Mr. Kamps, who serves as the group’s radioactive waste specialist, questions the extent to which Entergy replaced aging materials when it owned Palisades.
”Under this rushed schedule, there is no possible way for Holtec to complete all the decades-long overdue system repairs, refurbishment, replacements, and safety-critical upgrades previous owner Entergy never got around to [doing] over the 15 years of its ownership of Palisades, and then ultimately simply walked away from,” Mr. Kamps said.
He said Holtec’s master plan for Palisades is “a losing argument.”
“The fact is that safer, cleaner nonradioactive power sources — such as renewables, storage, and efficiency — are much quicker and significantly more cost-effective to bring online,” Mr. Kamps said. “They are not hamstrung by the troubling security, safety, radioactive waste disposal, and regulatory issues plaguing nuclear reactors.”

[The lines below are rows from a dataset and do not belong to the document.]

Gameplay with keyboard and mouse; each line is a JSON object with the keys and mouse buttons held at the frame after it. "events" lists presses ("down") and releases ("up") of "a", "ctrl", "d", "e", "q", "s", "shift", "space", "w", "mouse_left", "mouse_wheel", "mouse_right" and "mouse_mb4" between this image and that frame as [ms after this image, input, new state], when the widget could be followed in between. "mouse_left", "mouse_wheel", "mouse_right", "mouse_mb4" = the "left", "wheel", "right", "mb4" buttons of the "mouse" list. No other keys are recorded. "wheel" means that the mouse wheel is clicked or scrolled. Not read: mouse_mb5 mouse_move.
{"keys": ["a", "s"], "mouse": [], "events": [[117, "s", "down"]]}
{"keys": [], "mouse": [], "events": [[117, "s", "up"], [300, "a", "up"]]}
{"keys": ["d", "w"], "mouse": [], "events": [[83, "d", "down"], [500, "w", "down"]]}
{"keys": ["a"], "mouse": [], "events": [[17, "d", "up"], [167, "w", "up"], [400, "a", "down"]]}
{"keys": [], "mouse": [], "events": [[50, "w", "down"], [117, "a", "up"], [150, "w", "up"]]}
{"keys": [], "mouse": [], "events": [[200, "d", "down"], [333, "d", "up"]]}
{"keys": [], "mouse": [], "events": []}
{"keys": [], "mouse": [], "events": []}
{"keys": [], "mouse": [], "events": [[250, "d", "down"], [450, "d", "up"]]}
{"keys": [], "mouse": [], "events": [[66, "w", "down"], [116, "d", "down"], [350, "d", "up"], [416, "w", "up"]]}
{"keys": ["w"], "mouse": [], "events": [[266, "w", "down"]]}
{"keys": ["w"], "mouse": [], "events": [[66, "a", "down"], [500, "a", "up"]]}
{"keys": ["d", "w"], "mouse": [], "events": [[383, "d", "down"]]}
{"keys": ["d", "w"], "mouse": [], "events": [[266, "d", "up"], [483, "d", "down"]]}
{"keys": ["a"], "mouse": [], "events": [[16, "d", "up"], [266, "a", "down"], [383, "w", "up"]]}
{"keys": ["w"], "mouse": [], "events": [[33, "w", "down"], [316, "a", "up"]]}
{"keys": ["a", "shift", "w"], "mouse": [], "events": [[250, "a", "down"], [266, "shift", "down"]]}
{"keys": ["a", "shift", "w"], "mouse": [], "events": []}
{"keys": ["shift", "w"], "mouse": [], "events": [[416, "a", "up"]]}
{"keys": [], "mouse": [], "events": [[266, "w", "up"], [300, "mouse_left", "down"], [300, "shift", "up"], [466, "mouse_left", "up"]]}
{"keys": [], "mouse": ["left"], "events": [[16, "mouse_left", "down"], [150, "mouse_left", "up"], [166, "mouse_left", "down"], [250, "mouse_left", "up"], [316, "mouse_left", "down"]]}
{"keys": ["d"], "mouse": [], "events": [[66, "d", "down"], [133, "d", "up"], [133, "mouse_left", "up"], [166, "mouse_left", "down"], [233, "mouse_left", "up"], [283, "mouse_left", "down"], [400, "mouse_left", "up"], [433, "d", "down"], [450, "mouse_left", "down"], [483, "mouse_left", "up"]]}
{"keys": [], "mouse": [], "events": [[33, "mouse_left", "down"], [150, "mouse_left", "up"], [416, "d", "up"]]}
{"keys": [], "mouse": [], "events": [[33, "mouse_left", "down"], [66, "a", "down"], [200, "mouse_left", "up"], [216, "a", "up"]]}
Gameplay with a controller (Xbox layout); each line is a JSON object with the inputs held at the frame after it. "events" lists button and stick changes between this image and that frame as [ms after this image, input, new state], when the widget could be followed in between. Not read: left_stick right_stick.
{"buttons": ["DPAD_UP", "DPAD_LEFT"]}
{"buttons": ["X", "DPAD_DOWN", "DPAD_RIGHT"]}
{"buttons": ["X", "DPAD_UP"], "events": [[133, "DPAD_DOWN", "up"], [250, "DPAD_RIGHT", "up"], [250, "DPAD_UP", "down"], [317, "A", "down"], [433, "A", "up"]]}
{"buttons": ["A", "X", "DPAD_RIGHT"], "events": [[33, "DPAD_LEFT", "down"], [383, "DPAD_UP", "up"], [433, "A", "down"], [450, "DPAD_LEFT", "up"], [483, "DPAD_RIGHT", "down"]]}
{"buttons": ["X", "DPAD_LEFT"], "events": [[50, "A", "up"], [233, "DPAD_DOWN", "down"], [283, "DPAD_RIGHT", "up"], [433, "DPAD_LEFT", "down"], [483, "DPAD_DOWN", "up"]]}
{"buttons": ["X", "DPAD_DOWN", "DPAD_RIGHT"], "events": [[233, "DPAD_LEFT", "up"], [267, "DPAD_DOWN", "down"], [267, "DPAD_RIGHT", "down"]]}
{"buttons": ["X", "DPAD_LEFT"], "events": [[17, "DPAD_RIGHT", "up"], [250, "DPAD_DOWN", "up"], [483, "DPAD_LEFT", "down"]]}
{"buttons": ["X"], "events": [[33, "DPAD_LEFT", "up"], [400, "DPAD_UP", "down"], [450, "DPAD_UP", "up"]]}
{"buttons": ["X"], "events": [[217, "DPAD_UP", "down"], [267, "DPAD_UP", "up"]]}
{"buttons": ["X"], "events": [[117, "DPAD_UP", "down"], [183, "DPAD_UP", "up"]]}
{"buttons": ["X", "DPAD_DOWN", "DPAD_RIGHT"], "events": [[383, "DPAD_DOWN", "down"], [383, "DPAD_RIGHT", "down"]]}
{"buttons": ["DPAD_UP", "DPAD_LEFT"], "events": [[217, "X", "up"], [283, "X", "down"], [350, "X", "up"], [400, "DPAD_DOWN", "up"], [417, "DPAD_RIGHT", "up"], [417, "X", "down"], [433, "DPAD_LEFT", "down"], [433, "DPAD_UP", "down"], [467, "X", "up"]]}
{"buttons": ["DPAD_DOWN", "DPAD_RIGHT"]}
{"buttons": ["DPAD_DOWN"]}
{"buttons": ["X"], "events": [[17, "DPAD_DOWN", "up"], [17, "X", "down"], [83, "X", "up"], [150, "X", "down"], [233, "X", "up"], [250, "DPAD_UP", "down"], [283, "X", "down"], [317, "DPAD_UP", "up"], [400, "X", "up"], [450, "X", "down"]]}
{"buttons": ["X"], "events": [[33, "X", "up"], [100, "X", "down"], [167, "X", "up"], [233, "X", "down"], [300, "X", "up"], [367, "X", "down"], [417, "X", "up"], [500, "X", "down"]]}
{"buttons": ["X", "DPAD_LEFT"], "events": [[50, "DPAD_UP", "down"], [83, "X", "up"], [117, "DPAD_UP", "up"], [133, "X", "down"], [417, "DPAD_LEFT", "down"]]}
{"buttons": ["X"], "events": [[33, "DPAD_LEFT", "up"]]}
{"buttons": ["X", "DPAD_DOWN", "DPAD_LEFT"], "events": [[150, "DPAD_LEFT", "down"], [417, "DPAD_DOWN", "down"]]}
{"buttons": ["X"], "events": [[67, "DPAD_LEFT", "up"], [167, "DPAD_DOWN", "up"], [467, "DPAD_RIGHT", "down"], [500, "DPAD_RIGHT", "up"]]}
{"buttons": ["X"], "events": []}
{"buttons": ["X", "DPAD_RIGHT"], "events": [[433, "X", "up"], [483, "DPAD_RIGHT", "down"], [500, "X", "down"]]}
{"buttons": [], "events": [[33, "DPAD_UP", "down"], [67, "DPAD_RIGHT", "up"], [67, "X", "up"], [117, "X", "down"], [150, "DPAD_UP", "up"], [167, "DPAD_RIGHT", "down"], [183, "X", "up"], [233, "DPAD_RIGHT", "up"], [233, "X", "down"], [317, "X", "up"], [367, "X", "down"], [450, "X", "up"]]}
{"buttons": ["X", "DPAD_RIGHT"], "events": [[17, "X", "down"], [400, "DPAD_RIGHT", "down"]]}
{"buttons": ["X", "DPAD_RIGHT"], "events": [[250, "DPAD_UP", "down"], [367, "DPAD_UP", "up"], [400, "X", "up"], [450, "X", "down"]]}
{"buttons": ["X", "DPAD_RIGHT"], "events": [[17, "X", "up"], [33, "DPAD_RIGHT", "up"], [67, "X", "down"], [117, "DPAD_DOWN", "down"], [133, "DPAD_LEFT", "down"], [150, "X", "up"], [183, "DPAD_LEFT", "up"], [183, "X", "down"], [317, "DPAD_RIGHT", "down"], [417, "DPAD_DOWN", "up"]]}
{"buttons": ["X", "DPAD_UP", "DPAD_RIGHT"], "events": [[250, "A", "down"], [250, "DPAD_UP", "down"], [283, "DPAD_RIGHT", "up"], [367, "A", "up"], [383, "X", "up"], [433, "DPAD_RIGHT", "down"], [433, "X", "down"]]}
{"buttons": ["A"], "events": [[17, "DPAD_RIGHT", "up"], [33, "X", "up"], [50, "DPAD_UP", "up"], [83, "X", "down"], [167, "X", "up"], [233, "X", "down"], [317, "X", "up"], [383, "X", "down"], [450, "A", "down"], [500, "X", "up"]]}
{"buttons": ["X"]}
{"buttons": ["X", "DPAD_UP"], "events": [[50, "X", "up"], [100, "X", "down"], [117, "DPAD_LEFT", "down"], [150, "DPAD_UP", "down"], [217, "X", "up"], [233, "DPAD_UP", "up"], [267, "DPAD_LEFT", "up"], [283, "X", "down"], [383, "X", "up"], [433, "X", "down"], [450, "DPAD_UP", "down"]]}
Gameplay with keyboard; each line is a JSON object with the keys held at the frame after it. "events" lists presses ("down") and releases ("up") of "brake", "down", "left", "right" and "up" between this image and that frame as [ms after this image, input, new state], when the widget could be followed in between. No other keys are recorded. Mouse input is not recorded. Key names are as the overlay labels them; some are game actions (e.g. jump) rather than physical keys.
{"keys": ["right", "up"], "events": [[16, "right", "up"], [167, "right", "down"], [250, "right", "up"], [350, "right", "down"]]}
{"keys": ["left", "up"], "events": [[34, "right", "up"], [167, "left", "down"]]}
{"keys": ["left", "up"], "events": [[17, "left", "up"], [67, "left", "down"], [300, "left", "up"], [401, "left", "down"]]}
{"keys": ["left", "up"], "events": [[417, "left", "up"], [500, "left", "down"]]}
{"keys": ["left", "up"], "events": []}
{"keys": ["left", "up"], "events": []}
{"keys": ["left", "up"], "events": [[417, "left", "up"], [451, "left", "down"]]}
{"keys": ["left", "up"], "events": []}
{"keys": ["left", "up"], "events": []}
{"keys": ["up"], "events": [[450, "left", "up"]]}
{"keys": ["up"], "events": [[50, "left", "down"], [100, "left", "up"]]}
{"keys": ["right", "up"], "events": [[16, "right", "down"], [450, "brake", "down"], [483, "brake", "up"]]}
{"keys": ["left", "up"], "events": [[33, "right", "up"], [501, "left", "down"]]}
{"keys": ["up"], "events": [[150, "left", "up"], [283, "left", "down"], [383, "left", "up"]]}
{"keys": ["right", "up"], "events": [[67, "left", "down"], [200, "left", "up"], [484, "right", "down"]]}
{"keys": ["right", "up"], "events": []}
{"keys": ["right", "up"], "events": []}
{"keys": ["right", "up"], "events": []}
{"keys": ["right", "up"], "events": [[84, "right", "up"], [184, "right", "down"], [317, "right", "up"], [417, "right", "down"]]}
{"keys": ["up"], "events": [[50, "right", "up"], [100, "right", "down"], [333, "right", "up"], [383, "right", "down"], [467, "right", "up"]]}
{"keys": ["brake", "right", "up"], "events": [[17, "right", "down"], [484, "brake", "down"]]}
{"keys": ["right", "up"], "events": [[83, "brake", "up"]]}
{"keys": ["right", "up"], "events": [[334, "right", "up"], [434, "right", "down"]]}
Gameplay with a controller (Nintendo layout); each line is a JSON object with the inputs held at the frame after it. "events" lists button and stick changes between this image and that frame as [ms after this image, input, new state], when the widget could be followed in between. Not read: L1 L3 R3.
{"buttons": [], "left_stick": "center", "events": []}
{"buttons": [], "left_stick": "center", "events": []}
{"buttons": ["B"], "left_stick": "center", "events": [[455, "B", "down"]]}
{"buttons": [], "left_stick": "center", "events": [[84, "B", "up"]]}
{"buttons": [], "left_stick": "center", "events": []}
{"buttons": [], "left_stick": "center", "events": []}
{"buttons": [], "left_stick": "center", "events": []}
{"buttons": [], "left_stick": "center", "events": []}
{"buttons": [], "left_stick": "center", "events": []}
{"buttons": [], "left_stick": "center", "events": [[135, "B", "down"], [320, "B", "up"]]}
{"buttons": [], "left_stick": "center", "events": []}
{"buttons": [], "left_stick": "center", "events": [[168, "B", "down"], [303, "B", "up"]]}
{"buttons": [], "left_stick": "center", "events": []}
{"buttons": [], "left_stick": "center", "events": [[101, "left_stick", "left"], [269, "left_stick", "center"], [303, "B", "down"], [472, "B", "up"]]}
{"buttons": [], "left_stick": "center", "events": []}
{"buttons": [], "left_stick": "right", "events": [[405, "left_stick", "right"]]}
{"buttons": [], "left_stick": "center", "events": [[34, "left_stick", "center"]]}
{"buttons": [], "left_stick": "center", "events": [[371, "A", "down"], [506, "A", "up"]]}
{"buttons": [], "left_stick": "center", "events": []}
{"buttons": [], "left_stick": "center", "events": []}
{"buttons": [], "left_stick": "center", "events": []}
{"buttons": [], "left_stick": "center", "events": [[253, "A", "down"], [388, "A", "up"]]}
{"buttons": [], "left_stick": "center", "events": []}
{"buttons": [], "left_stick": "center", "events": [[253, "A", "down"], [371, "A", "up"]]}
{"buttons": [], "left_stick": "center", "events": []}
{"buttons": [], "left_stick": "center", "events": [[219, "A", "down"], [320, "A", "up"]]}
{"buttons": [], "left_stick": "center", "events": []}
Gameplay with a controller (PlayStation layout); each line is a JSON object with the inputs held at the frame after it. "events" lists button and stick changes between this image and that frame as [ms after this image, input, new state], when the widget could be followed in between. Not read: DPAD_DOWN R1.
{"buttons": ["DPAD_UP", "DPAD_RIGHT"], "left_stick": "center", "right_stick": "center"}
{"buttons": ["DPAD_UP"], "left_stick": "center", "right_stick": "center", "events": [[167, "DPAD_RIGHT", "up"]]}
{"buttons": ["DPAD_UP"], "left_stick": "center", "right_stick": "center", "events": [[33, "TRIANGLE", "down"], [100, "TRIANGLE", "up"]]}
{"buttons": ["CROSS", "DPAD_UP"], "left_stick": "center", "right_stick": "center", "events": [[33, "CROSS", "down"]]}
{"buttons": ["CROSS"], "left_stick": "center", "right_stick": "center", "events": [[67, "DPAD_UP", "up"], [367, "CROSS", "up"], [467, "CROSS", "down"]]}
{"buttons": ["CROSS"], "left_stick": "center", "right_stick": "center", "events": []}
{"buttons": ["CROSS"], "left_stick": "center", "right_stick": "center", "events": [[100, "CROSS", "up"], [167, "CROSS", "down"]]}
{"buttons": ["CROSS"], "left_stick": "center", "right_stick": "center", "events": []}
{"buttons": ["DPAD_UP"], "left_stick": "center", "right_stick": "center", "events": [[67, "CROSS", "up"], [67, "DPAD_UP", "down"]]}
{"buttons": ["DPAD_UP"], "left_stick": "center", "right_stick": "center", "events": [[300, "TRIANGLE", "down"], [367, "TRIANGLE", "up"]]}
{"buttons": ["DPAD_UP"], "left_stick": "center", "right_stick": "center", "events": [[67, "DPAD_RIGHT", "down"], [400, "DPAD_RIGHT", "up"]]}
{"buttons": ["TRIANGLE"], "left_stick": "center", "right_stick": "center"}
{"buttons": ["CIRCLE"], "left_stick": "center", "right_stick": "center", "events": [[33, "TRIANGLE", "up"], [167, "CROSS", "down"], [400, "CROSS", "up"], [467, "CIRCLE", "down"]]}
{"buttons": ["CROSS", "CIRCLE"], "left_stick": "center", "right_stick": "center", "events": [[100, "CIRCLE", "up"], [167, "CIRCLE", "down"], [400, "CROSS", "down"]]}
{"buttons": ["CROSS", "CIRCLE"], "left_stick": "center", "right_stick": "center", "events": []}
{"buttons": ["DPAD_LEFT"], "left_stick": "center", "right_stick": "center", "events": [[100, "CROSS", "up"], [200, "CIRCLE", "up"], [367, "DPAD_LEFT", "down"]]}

But Kris Singh, Holtec president and chief executive officer, said in the spring that repowering Palisades “will restore safe, around-the-clock generation to hundreds of thousands of households, businesses, and manufacturers.”
“It also confers the environmental and public health benefits of emissions-free generation, hundreds of high-paying local jobs with a large union work force, economic growth, and the social benefits of a strong community partner,” he said.
Mr. Kozal said the plant review will take aging and embrittled parts into consideration, and that the NRC will not allow that plant or any others back into service if it has questions about the reliability of the materials.
He said the NRC has “tools we can use to provide a more intrusive inspection.”
“When we initially started this a year ago, we had the same questions because it was a great unknown,” Mr. Kozal said.
Holtec will be required to develop a plan for restoring systems, including those materials that are believed to have aged too much, Mr. Kozal said.
One thing that could go in favor of a successful Palisades restart is the relatively short amount of time the plant has been mothballed.
Two years is the same amount of time that northwest Ohio’s Davis-Besse nuclear plant sat idle after its original reactor head nearly burst apart in 2002 because of lackluster maintenance for at least six years.
The plant came two-tenths of an inch away from a rupture that would have formed radioactive steam in containment for the first time on U.S. soil since the Three Mile Island Unit 2 accident near Harrisburg, Pa., in March of 1979. A record fine was imposed by the U.S. Department of Justice.
Davis-Besse was owned by Akron-based First Energy Corp. back then and is now owned by Irving, Texas-based Vistra.
It was restarted in 2004, and has operated the past 20 years without the NRC identifying significant safety issues beyond some unusual ground settling and a lack of sealant for the containment building. The latter was finally applied, decades after it was required, to resolve some exterior cracking and help that structure stand up to more harsh weather along the Lake Erie shoreline.
Fuel was removed from the Palisades reactor core on June 10, 2022, Viktoria Mitlyng, NRC spokesman, said. That’s less than a month after the plant was shut down.
Palisades is licensed through March 24, 2031. Holtec has indicated that it will seek a 20-year license extension immediately if the plan to restart it succeeds.
Mr. Kozal agreed that the plant’s underground piping must be proven safe to operate again, as well as the plant’s reactor, its massive steam generators, and its turbines.
“It's only been shut down for two years,” he said. “But it's still been dormant for two years.”